======== DATA SHOWN ========

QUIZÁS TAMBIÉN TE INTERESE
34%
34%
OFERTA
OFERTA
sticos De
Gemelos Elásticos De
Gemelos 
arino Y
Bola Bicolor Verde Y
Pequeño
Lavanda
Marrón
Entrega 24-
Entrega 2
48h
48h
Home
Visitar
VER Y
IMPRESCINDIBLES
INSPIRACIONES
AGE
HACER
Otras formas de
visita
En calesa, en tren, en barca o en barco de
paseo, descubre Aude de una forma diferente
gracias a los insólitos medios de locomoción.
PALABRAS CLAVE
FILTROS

========
======== DATA SHOWN ========

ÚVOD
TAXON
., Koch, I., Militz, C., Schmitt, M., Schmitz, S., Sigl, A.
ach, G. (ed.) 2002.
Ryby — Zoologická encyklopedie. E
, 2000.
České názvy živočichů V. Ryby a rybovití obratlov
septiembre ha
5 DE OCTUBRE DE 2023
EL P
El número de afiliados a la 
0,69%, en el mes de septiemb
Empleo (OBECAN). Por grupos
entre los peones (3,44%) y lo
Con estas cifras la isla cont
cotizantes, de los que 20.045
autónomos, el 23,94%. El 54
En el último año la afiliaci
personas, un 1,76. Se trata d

========
======== DATA SHOWN ========

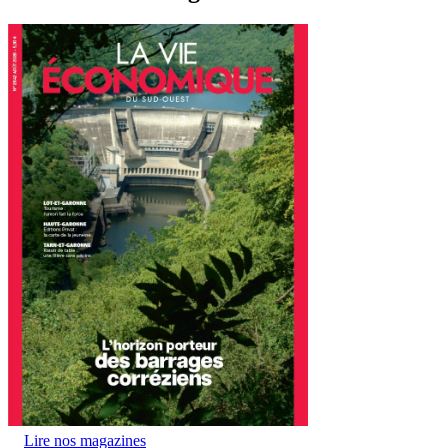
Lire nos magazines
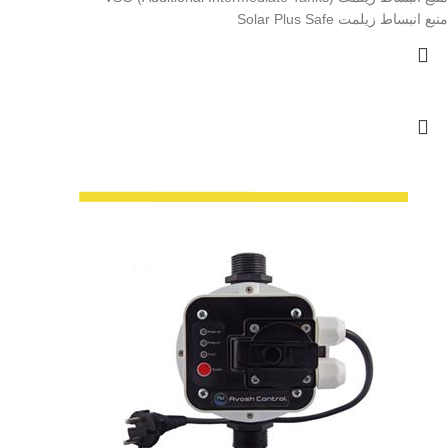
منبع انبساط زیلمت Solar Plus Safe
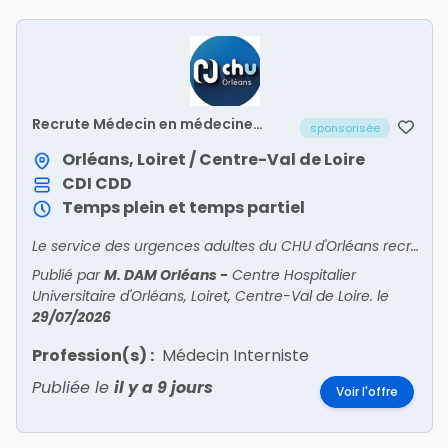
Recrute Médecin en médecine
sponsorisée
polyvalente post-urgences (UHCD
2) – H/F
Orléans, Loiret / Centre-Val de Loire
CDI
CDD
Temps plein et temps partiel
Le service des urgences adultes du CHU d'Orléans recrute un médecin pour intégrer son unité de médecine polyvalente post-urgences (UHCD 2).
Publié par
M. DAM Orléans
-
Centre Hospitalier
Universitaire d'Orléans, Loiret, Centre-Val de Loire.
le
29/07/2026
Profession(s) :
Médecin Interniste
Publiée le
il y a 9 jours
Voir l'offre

========

**ABOUT THIS EXERCISE**
Reproduce exactly, and with no other material, the lines between those holding "5 DE OCTUBRE DE 2023" and "personas, un 1,76. Se trata d", inclusive.

**ANSWER SECTION**
5 DE OCTUBRE DE 2023
EL P
El número de afiliados a la 
0,69%, en el mes de septiemb
Empleo (OBECAN). Por grupos
entre los peones (3,44%) y lo
Con estas cifras la isla cont
cotizantes, de los que 20.045
autónomos, el 23,94%. El 54
En el último año la afiliaci
personas, un 1,76. Se trata d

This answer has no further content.